Tat yok bu hayatta, hiç bişey neşelendirmiyor. Hayatın acıları, kavrulmuş leblebiye çevirdi beni. Kendimi, beş para etmeyen adam gibi hissediyorum. Zeminim iyice sıvılaştı, ayakta sallanıyorum. Çalgısız çengisiz aklımı oynatmak istiyorum, beceremiyorum. Çünkü... Her akşam, bir yetkili televizyona çıkıyor. Bana bakarak, “Maşallahın var, ağlayıp zırlama” diyor. Bir insana kırk kere deli denirse, deli olurmuş. Onlar “Maşallah” dedikçe, çok şükür kendimi daha iyi hissediyorum. Beni üzen şey, program bitince maşallahın etkisinin kaybolması. Düşüne düşüne onun da çaresini buldum. Aynanın karşısına geçip, “Maşallahın var, ağlayıp zırlama” diyorum. Hatta, bir cümle de ben ekliyorum. “Güzel günler yolda sık dişini...” Haliyle, hamamdan çıkmış gibi rahatlıyorum...

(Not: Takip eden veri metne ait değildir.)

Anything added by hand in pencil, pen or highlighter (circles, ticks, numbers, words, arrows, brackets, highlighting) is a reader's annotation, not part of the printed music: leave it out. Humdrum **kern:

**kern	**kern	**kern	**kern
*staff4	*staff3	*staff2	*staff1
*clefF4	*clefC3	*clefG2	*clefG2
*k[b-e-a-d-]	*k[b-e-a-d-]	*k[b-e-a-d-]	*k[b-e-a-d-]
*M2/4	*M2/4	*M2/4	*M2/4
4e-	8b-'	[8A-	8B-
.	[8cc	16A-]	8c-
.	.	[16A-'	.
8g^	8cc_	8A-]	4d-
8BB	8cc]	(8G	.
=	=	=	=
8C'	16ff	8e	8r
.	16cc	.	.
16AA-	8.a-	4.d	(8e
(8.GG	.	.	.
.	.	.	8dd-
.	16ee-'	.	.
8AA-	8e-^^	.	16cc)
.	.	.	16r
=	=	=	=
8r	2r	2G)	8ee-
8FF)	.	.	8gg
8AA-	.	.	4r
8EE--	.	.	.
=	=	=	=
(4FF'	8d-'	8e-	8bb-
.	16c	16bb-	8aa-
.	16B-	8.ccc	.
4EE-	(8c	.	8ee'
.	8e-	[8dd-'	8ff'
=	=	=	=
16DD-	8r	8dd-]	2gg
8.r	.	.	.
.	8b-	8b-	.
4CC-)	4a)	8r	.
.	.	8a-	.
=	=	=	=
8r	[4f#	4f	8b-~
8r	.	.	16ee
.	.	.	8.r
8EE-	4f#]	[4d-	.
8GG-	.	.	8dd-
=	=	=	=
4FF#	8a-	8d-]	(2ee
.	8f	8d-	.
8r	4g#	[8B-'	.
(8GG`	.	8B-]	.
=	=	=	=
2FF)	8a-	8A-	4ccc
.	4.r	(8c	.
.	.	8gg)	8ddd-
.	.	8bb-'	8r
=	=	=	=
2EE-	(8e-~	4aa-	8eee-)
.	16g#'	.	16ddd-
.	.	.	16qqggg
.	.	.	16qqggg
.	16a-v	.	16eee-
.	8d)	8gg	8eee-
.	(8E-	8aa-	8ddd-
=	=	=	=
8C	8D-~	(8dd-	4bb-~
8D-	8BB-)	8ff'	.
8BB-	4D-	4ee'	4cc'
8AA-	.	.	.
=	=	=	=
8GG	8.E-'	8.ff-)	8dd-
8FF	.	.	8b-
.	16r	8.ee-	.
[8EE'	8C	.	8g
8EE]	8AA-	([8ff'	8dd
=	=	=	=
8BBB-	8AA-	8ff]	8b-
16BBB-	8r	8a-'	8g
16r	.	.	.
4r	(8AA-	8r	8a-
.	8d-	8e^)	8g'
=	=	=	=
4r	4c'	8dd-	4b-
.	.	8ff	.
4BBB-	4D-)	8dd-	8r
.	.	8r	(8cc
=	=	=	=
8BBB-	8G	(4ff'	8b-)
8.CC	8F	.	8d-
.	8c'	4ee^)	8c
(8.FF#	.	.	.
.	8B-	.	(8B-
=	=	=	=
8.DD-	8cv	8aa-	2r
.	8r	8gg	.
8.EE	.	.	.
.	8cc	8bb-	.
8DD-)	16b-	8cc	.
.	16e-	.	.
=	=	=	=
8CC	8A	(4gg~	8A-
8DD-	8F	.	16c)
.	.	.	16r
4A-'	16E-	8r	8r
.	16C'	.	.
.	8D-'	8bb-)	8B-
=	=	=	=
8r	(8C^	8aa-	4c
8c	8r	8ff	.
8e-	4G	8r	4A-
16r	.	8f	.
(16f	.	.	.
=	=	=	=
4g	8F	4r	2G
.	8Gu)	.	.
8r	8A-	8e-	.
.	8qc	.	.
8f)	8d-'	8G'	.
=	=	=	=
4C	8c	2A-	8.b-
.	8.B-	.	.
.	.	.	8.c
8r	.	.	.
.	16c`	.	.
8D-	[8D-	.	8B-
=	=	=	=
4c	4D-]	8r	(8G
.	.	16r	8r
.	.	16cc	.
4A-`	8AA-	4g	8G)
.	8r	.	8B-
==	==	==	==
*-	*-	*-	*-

Nereden aklıma geldi, gelmez olaydı... Geçen gün, iki yıldır et yemediğimi hatırlattım kendime. O sırada bir yetkili televizyonda konuşuyormuş, duymuş. “Yalancı, iki yılda iki kurban bayramı var! Mutlaka birisi et getirmiştir” demesin mi? Utancımdan yerin dibine girdim. Fırçayı yiyince aklımdaki soruyu da soramadım. “Sütsüz peynir, arısız bal, etsiz sucuk yapan bir milletiz. Neden sefalet endeksinde yükseklerdeyiz?” sorusu bir ukde olarak kaldı içimde. Bütün gün iş aradığıma bakmayın, utancımdan işe ihtiyacım yokmuş gibi davranıyorum. İşi kim kaybetmiş ki, ben bulayım? “Spor yaptım işte, fena mı oldu...” diyerek kendimi avutuyorum. Ayrıca, yardım paketimi patlatmadan adresime ulaştıran görevlilere teşekkür ediyorum. Günde üç kere aldığım ilaç gibi, hep aynı cümleyi mırıldanıyorum. “Maşallahın var, ağlayıp zırlama...” Sonra ekliyorum: “Güzel günler yolda sık dişini.” İyi güzel de, saçlarıma aklar düştü. Nerede bu güzel günler? Güzel günler trafiğe takıldı belki de!